Here’s where the picture gets more interesting than you might expect. Despite containing oxalates, green tea appears to be associated with a lower risk of kidney stones, not a higher one. A case-control study of Chinese adults found that people who drank one or more cups of green tea daily had roughly 81% lower odds of being hospitalized for kidney stones compared to non-drinkers. The Shanghai Men’s and Women’s Health Study found similar results: men who consumed the most green tea had a 33% lower risk of kidney stones.

The likely explanation is that green tea increases fluid intake (which dilutes urine and helps flush the kidneys) and contains compounds that may inhibit stone formation through other mechanisms. The oxalate it contributes is relatively small in the context of a full diet, and the protective effects of hydration and other tea compounds appear to outweigh it.

That said, the evidence isn’t perfectly one-sided. At least one prospective study found that heavy tea consumption (four or more glasses per day, without distinguishing green from black) was associated with higher kidney stone risk. The type of tea, the amount consumed, and individual factors like hydration and overall diet all play a role.
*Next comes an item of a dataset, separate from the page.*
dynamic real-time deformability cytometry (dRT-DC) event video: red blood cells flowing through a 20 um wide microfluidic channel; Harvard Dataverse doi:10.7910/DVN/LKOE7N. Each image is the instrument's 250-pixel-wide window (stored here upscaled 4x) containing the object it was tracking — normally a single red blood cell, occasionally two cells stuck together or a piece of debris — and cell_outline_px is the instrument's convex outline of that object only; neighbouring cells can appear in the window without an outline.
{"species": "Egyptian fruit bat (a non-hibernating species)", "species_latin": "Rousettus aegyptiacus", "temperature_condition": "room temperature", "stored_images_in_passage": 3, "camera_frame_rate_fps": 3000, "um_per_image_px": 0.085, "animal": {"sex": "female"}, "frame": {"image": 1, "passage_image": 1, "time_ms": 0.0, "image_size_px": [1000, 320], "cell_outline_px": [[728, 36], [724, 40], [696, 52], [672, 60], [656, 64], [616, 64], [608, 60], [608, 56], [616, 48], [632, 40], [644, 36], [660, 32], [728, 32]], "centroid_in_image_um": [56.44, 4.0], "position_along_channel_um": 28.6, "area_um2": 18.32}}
Where Green Tea Fits in a Low-Oxalate Diet

The NIDDK lists spinach, rhubarb, nuts, peanuts, and wheat bran as the primary foods to limit for people with a history of calcium oxalate stones. Green tea is not on that list. For context, a half-cup of cooked spinach can contain over 750 mg of oxalate, while a cup of green tea typically delivers somewhere between 2 and 33 mg depending on preparation.

If you’re following a low-oxalate diet, a few cups of green tea per day is unlikely to be a meaningful contributor to your total oxalate load, especially if you’re also managing intake from higher-oxalate foods. Keeping your brew time short, your water temperature moderate, and your overall fluid intake high are the most practical steps to minimize any risk. For people with no history of kidney stones, green tea’s oxalate content is not a significant concern.